The function and mechanism of Reelin
The main function of Reelin is to regulate corticogenesis and nerve cell positioning during pregnancy, and it still plays a significant role in adulthood. The roles of this protein can be divided into different functional categories based on the time and location of expression. During development, Reelin promotes the differentiation of precursor cells into radial glia and affects their fiber directionality. As development proceeds, the expression pattern of Reelin shows strong temporal sensitivity, which plays a crucial role in the formation of neurons and their synapses.

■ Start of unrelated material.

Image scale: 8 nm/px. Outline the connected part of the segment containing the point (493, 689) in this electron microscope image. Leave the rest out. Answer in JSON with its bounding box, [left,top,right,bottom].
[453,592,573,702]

In adulthood, Reelin is extremely important for nerve growth and the continued renewal of adult neurons. Especially in the two main neurogenic areas of the brain - the subventricular zone and the granular layer, Reelin ensures the correct hiding of neurons and the maintenance of top-level structures. The latest research shows that in addition to being involved in basic structural positioning, Reelin may also have regulatory functions in the memory and learning process.
Conclusion
Reelin's diversity and complexity make it a focus of neuroscience research. As a protein with key developmental roles, it not only affects the development and positioning of neurons but is also involved in regulating learning and memory through neuroplasticity in the adult brain. As research deepens, can we unravel the specific mechanisms of Reelin in these complex processes and use this knowledge to promote neurological health and treatment?